練習問題:
1: トンネルの変位計測に関する文章を読み、次の(a)〜(c)が文章の内容と合っているかを「はい」か「いいえ」で答えなさい。それぞれ、判断の根拠となる語句を文章からそのまま引用すること。
(a) 特許文献1では、レーザースキャナは移動車に搭載されている。
(b) 特許文献1では、トータルステーションは移動車の前方に設置されている。
(c) 点群データの位置情報の精度は、レーザースキャナからの距離にかかわらず一定である。
2: トンネルの変位計測に関する文章の続きを、最後の文の次から書きなさい。

本文抜粋:
------------------------------------------------------------------------
このような工法が用いられる場合、掘削してからコンクリートが打設されるまでの間、トンネルの内周面の変位を計測して管理することが重要である。例えば、トンネルの内周面の変位を計測して、変位量が十分に小さくなったことを以て掘削後の地山が安定したと判断する。
【0003】
上記のように、トンネルの内周面の変位を計測する先行技術として、特許文献1を例示する。
特許文献1には、トンネル内を移動する移動車に搭載したレーザースキャナと、移動車の後方に設置したトータルステーションと、を用いてトンネル内壁面を計測することが開示されている。同文献に係る発明は、トンネル内のローカル座標系によって表現されるレーザースキャナの測量データ(点群データ)を、トータルステーションによる測量(レーザースキャナの位置と、移動車に設けた2点のマーカの位置)に基づいて、絶対座標系によって表現される点群データに変換することを特徴とする。
【先行技術文献】
【特許文献】
【0004】
【文献】特開2018-163063号公報
【発明の概要】
【発明が解決しようとする課題】
【0005】
特許文献1に開示されている発明は、レーザースキャナによる測量とトータルステーションによる測量を組み合わせることによって、レーザースキャナが取得した点群データの位置情報を絶対座標系に変換する必要がある。
このような構成では、レーザースキャナによって取得される点群データの位置情報の精度は、レーザースキャナからの距離に応じて変化するので、トータルステーションによってレーザースキャナの位置に関する測量の精度が十分なものであったとしても、レーザースキャナが取得する点群データの全てについて十分な精度で位置情報が取得できる訳ではない。従って、レーザースキャナが、或る地点から取得した点群データと、別の地点に移動してから取得した点群データと、は必ずしも整合がとれる訳ではなく、トンネルの掘削が進行するほどにトンネル全体を表す三次元モデルを十分な精度で生成できない。
【0006】
本発明は、上述の課題を解決するものであり、トンネルの内周面およびトンネルの各位置を表す三次元モデルを高い精度で生成する施工管理システム、及び当該システムに用いられる施工管理方法を提供する。
------------------------------------------------------------------------
データ内容:

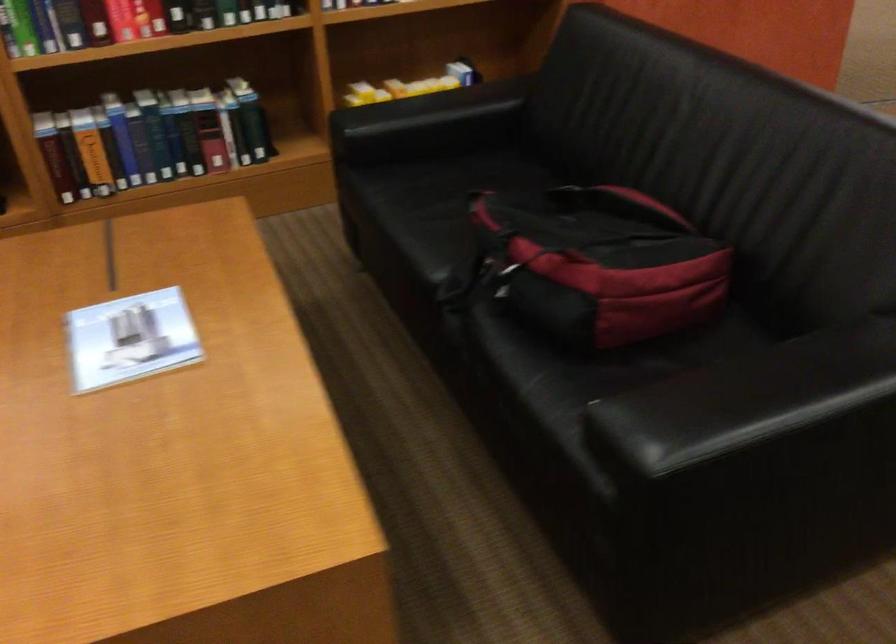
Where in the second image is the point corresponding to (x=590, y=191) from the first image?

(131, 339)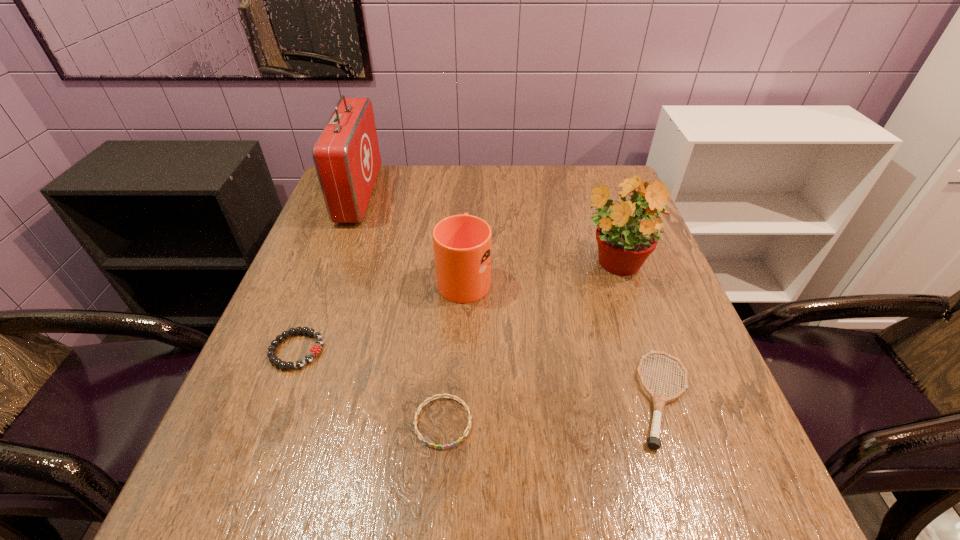
Identify which object is the fifth closest to the flowerpot. Please provide its 2D coordinates. Your answer should be formatted as a tuple, i.e. [(x, y)], where the tuple contains the x and y coordinates of a point satisfying the conditions above.

[(315, 350)]

Image resolution: width=960 pixels, height=540 pixels. What are the coordinates of `free location that satisfies the following two spatial constraints: 1. on the side of the first-aid kit with the first aid cross symbol; 2. on the handle side of the mug` in the screenshot? It's located at (330, 276).

I want to click on free location that satisfies the following two spatial constraints: 1. on the side of the farthest object with the first aid cross symbol; 2. on the left side of the third shortest object, so click(x=285, y=399).

The image size is (960, 540). In order to click on vacant space that satisfies the following two spatial constraints: 1. on the side of the tennis racket with the first aid cross symbol; 2. on the left side of the farthest object in this screenshot , I will do `click(285, 399)`.

Image resolution: width=960 pixels, height=540 pixels. I want to click on free space that satisfies the following two spatial constraints: 1. on the side of the flowerpot with the first aid cross symbol; 2. on the right side of the farthest object, so click(334, 265).

This screenshot has height=540, width=960. Find the location of `free space that satisfies the following two spatial constraints: 1. on the side of the first-aid kit with the first aid cross symbol; 2. on the left side of the third shortest object`. free space that satisfies the following two spatial constraints: 1. on the side of the first-aid kit with the first aid cross symbol; 2. on the left side of the third shortest object is located at coordinates (285, 399).

Identify the location of vacant area that satisfies the following two spatial constraints: 1. on the side of the farthest object with the first aid cross symbol; 2. on the handle side of the mug. (330, 276).

The height and width of the screenshot is (540, 960). Find the location of `free space that satisfies the following two spatial constraints: 1. on the side of the first-aid kit with the first aid cross symbol; 2. on the handle side of the mug`. free space that satisfies the following two spatial constraints: 1. on the side of the first-aid kit with the first aid cross symbol; 2. on the handle side of the mug is located at coordinates (330, 276).

Find the location of `blank area in the image that satisfies the following two spatial constraints: 1. on the side of the first-aid kit with the first aid cross symbol; 2. on the back side of the third shortest object`. blank area in the image that satisfies the following two spatial constraints: 1. on the side of the first-aid kit with the first aid cross symbol; 2. on the back side of the third shortest object is located at coordinates (285, 399).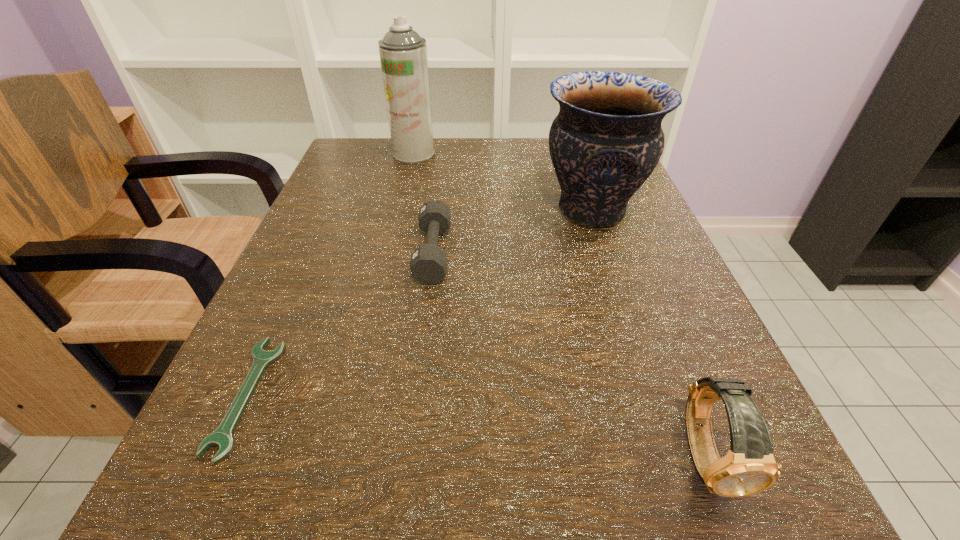
Find the location of `watch that is at the right edge`. watch that is at the right edge is located at coordinates (749, 467).

The image size is (960, 540). Find the location of `object that is at the far left corner`. object that is at the far left corner is located at coordinates (403, 53).

Image resolution: width=960 pixels, height=540 pixels. In order to click on object present at the near left corner in this screenshot , I will do `click(222, 437)`.

Image resolution: width=960 pixels, height=540 pixels. I want to click on object that is at the far right corner, so click(x=606, y=140).

Where is `object located in the near right corner section of the desktop`? object located in the near right corner section of the desktop is located at coordinates (749, 467).

Identify the location of free space at the far edge of the desktop. This screenshot has height=540, width=960. (442, 180).

Find the location of a particular element. The width and height of the screenshot is (960, 540). vacant space at the near edge of the desktop is located at coordinates (454, 523).

At what (x,y) coordinates should I click in order to perform the action: click on vacant region at the left edge of the desktop. Please return your answer as a coordinate pair (x, y). The image size is (960, 540). Looking at the image, I should click on (344, 403).

This screenshot has height=540, width=960. In order to click on vacant space at the right edge of the desktop in this screenshot , I will do `click(669, 280)`.

Where is `vacant space at the far left corner of the desktop`? The image size is (960, 540). vacant space at the far left corner of the desktop is located at coordinates (335, 176).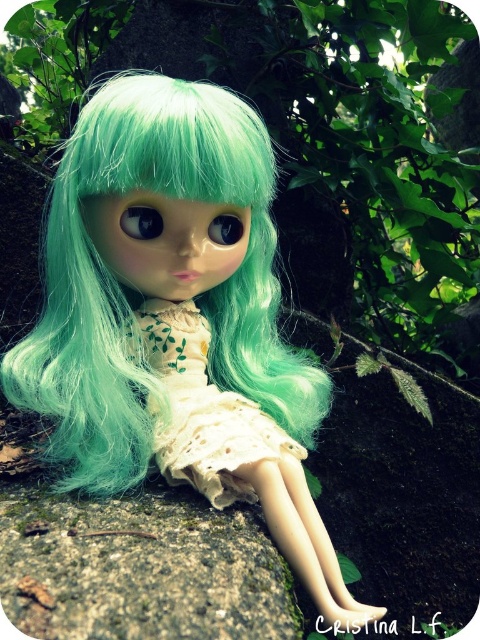
Question: Does matte green wig at center appear on the right side of white lace dress at center?

Choices:
 (A) yes
 (B) no

Answer: (B)

Question: Which point is farther to the camera?

Choices:
 (A) matte green wig at center
 (B) green leafy tree at center

Answer: (B)

Question: Which is nearer to the white lace dress at center?

Choices:
 (A) matte green wig at center
 (B) green leafy tree at center

Answer: (A)

Question: Does matte green wig at center have a larger size compared to green leafy tree at center?

Choices:
 (A) no
 (B) yes

Answer: (A)

Question: Considering the real-world distances, which object is farthest from the matte green wig at center?

Choices:
 (A) green leafy tree at center
 (B) white lace dress at center

Answer: (A)

Question: Does matte green wig at center appear on the left side of green leafy tree at center?

Choices:
 (A) yes
 (B) no

Answer: (A)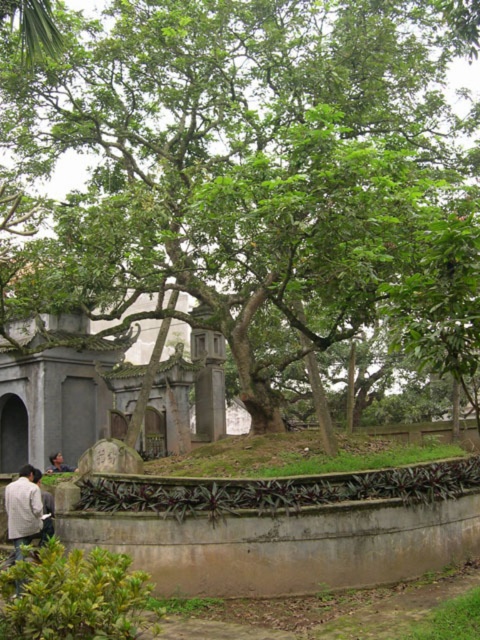
Between point (286, 154) and point (69, 467), which one is positioned in front?

Point (286, 154) is in front.

Who is positioned more to the right, green leafy tree at center or light brown wooden head at center?

Positioned to the right is green leafy tree at center.

Which is behind, point (384, 205) or point (52, 458)?

Point (52, 458)

You are a GUI agent. You are given a task and a screenshot of the screen. Output one action in this format:
    pyautogui.click(x=<x>, y=<y>)
    Task: Click on the green leafy tree at center
    The image size is (480, 640).
    Given the screenshot: What is the action you would take?
    pyautogui.click(x=239, y=148)

Who is lower down, white cotton shirt at lower left or light brown wooden head at center?

light brown wooden head at center is below.

Between white cotton shirt at lower left and light brown wooden head at center, which one has less height?

light brown wooden head at center is shorter.

Identify the location of white cotton shirt at lower left. (45, 508).

At what (x,y) coordinates should I click in order to perform the action: click on white cotton shirt at lower left. Please return your answer as a coordinate pair (x, y). Looking at the image, I should click on (45, 508).

Is light brown leather jacket at lower left positioned before light brown wooden head at center?

Yes.

Is the position of light brown leather jacket at lower left more distant than that of light brown wooden head at center?

No, light brown leather jacket at lower left is closer to the viewer.

Image resolution: width=480 pixels, height=640 pixels. In order to click on light brown leather jacket at lower left in this screenshot , I will do `click(23, 509)`.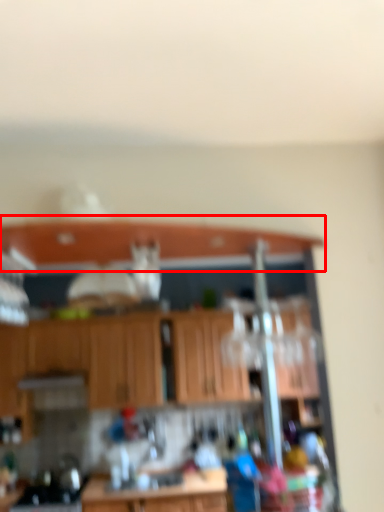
------------------------------------------------------------------------
解答:
1:
(a) はい。「トンネル内を移動する移動車に搭載したレーザースキャナ」
(b) いいえ。「移動車の後方に設置したトータルステーション」
(c) いいえ。「レーザースキャナからの距離に応じて変化する」

2:
【課題を解決するための手段】
【0007】
本発明によれば、トンネルの坑口の近傍に定められた標定点と、前記トンネルの内周面であって且つ前記標定点を基準とする前記トンネルの長手方向の距離が互いに相違する少なくとも三箇所以上に設置されるターゲットマーカと、前記標定点が定められている坑口側から長手方向に移動され、異なる位置から前記内周面を計測する計測手段と、第一位置から行われた計測によって得られた第一の三次元点群セットと、前記第一位置とは異なる第二位置から行われた計測によって得られた第二の三次元点群セットと、を結合することに基づいて前記内周面を表す円筒モデルを生成するデータ処理手段と、を備え、前記第一の三次元点群セットは、前記標定点を基準として前記第一位置より手前側に設置された第一のターゲットマーカを表す点群と、前記標定点を基準として前記第一位置より奧方側に設置され前記第二位置より手前側に設置された第二のターゲットマーカを表す点群と、を含み、前記第二の三次元点群セットは、前記第二のターゲットマーカを表す点群と、前記標定点を基準として前記第二位置より奧方側に設置された第三のターゲットマーカを表す点群と、を含み、前記データ処理手段は、前記第二のターゲットマーカを表す点群を基準とする位置合わせをして、前記第一の三次元点群セットと前記第二の三次元点群セットを結合する、ことを特徴とするトンネルの施工管理システムが提供される。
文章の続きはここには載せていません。